PacificSource Health Plans is proposing a rate increase on small business plans that will affect over 36,000 Oregonians, with an average increase of 8.62% and ranging up to 14.5% for some customers. If approved, the increase would go into effect January 1, 2013.

The main reason given for this increase is the insurer’s projection that medical and prescription drug costs will increase at an annual rate of 9%, after medical costs reportedly increased by 8.7% and prescription costs reportedly increased by 12.9% in the previous year.

OSPIRG Foundation worked with the actuarial firm AIS Risk Consultants to analyze the rate filing. We examined the insurance company’s justification for the increase, the financial position of the insurer, and how the rate increase would impact Oregonians if it were approved. Our staff and consulting actuary also reviewed additional information made available by PacificSource.
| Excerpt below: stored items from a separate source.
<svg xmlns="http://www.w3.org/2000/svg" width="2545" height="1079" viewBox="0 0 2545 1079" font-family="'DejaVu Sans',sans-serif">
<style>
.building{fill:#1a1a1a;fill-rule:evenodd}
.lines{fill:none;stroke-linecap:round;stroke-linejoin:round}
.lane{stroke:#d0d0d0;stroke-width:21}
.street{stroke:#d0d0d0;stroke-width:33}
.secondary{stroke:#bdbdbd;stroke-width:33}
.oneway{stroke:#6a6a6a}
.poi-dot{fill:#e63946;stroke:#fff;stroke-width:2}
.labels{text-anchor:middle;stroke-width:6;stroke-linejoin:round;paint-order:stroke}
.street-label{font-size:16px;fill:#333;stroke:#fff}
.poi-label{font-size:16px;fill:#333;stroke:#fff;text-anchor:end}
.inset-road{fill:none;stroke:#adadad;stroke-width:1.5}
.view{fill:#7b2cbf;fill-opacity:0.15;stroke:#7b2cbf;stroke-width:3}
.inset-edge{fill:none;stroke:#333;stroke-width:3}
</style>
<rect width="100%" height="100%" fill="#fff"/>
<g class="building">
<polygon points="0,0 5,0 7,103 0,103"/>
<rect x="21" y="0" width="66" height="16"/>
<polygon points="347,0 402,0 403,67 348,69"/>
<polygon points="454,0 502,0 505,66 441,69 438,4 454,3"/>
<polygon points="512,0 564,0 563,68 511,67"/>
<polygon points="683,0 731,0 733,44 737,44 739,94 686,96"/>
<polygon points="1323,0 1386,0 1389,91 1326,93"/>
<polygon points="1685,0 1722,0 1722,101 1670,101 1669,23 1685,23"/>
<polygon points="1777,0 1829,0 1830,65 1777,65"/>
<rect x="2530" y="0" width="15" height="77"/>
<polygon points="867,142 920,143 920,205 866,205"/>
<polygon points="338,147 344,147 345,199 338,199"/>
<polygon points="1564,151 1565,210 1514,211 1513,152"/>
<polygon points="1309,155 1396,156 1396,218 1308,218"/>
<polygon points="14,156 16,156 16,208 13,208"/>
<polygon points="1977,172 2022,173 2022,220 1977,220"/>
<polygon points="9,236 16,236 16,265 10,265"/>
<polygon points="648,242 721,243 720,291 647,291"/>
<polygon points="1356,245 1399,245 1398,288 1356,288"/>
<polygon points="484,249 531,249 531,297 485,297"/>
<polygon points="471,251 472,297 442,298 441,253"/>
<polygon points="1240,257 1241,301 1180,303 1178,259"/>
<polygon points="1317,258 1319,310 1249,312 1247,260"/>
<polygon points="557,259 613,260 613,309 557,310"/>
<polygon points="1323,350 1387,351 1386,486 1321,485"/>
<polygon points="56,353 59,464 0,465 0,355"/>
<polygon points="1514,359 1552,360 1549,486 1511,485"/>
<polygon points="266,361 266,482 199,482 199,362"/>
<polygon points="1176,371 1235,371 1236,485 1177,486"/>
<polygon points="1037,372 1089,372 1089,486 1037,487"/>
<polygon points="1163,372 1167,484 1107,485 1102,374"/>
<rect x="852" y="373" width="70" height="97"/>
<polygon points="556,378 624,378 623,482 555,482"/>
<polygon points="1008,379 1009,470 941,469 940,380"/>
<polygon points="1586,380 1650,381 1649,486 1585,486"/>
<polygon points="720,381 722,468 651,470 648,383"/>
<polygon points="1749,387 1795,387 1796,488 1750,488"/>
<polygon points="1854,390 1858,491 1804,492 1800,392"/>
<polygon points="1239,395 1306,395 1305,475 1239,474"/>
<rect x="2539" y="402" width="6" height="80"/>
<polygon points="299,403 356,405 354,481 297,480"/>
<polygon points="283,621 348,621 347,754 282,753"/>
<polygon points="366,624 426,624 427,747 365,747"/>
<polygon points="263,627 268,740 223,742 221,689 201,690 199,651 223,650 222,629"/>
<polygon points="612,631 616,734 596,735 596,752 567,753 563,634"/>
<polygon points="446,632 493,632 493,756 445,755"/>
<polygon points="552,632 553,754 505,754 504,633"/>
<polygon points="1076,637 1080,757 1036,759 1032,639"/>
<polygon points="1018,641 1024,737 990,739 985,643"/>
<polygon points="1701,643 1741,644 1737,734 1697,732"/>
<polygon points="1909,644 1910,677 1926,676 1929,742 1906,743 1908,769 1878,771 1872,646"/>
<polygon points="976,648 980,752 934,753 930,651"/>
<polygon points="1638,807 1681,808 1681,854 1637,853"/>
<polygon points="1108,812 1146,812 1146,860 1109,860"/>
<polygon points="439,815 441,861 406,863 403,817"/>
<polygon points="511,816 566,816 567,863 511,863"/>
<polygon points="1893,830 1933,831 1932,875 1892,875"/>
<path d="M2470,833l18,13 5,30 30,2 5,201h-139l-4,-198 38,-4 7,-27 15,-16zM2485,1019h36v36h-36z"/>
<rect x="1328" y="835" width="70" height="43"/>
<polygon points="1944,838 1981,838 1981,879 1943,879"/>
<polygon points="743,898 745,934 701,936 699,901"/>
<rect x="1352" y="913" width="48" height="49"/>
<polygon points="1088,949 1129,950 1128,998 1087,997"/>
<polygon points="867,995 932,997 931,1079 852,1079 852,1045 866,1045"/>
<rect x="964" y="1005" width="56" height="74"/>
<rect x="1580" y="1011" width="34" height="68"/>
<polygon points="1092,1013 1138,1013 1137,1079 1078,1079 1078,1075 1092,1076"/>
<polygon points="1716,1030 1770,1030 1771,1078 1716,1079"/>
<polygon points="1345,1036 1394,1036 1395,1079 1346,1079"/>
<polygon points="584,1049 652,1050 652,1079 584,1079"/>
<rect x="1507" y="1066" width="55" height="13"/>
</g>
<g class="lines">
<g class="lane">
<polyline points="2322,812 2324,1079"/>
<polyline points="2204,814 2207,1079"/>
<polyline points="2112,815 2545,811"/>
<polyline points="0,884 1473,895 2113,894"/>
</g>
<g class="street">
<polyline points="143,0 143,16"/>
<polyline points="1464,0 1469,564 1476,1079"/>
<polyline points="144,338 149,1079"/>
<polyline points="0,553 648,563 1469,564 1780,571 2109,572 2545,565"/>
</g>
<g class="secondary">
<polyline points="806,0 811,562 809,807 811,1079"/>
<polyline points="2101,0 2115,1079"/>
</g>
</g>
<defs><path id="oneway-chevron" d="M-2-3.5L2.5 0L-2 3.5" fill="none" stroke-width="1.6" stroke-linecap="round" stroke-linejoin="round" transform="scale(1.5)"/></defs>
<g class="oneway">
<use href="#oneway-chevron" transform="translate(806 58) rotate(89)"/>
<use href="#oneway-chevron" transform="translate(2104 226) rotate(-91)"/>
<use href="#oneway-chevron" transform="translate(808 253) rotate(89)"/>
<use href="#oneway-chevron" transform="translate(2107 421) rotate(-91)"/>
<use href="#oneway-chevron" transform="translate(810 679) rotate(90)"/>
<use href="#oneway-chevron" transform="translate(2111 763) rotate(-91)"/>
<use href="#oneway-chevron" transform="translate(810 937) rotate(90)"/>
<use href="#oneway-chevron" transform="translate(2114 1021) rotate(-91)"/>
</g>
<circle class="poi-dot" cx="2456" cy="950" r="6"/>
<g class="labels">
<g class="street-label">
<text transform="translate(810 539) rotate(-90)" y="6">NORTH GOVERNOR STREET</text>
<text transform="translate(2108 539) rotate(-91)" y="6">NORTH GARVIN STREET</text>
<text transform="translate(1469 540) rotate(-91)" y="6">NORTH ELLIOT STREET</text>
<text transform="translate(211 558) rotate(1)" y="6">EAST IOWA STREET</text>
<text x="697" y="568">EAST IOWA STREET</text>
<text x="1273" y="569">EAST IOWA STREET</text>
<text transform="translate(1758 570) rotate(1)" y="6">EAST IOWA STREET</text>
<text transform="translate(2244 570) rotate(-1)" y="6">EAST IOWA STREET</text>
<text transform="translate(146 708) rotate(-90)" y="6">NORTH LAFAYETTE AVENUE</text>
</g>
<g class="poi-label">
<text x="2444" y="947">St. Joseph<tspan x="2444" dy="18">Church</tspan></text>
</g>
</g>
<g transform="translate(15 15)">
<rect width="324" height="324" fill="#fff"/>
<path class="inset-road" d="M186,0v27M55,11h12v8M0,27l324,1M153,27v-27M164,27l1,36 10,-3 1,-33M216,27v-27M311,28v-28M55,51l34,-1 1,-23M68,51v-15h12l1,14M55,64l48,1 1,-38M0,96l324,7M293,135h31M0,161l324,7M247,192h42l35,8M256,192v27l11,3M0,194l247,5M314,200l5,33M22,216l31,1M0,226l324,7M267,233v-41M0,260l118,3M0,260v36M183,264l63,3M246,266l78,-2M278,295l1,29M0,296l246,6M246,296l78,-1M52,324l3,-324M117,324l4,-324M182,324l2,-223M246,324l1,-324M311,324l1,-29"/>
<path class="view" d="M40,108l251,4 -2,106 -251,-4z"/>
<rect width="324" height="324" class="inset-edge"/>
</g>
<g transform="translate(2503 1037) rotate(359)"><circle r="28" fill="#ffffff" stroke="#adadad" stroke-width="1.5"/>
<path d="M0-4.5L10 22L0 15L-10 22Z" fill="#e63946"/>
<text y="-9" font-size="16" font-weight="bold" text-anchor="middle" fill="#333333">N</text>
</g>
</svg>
After careful analysis of PacificSource’s filing and this additional information, we are concerned that PacificSource has not provided sufficient information to justify this rate increase. This is troubling, given the significant impact this rate increase would have on tens of thousands of enrollees if approved.

Key Findings:

  • If approved, the impact of this increase will be significant: Over 15,000 Oregonians would see a premium increase of 10% or more. This represents approximately 41% of PacificSource’s small group market customers.
  • PacificSource’s projection of 9% medical and prescription drug cost annual trends has not been justified. The data made available by the insurer is widely variable, but appears as though it may support a lower trend. PacificSource has stated that its projections are based on trends for its entire Oregon book of business, but has not supplied any data to support these projections.
  • It would be difficult for a business owner to determine from the filing what his or her rate increase would be. PacificSource is proposing to increase rates as much as 14.5% on some businesses, and proposing to decrease rates by as much as 10.3% on others, but businesses owners would have to wade through pages of tables and conduct complex calculations to determine how this filing will affect their own premium rates, and why.
  • When it comes to reducing costs and improving the quality of care, it is not clear that PacificSource is doing all it can. While PacificSource reports a number of encouraging initiatives to contain costs in ways that improve quality of care, the insurer does not provide enough data to meaningfully evaluate its progress in this area.
  • It’s good news that PacificSource has set a medical trend goal. In response to OSPIRG Foundation questions, PacificSource revealed that they aim to reach a target medical trend rate of two percent above the medical Consumer Price Index (CPI) in three to five years. The insurer is to be applauded for setting a concrete goal in this important area. However, more information is needed to explain how the insurer chose that specific target and timeline. This is important given the difficulty businesses have affording rate increases currently, and the fact that in 3-5 years, rate increases based on trend of medical CPI + 2% will likely be unaffordable.
  • PacificSource’s projections of increased enrollment may be unrealistic. The insurer’s projection of an increase of 3,000 members is not supported with quantitative data. The proposed increase may make PacificSource plans unaffordable for many Oregon small businesses. A decline in enrollment could make it more difficult for PacificSource to avoid large rate increases in the future, as this could lead to healthier groups leaving, resulting in escalating costs over time as the insured population becomes less healthy.

After careful analysis of PacificSource’s filing, we are concerned that the insurer has not provided sufficient information to justify this rate increase. Before deciding to approve or deny this rate request, we urge the Insurance Division to scrutinize the details of this filing very carefully, and require PacificSource to provide all documentation necessary to evaluate their proposal, and to implement a concrete, achievable plan to contain costs for Oregon small businesses.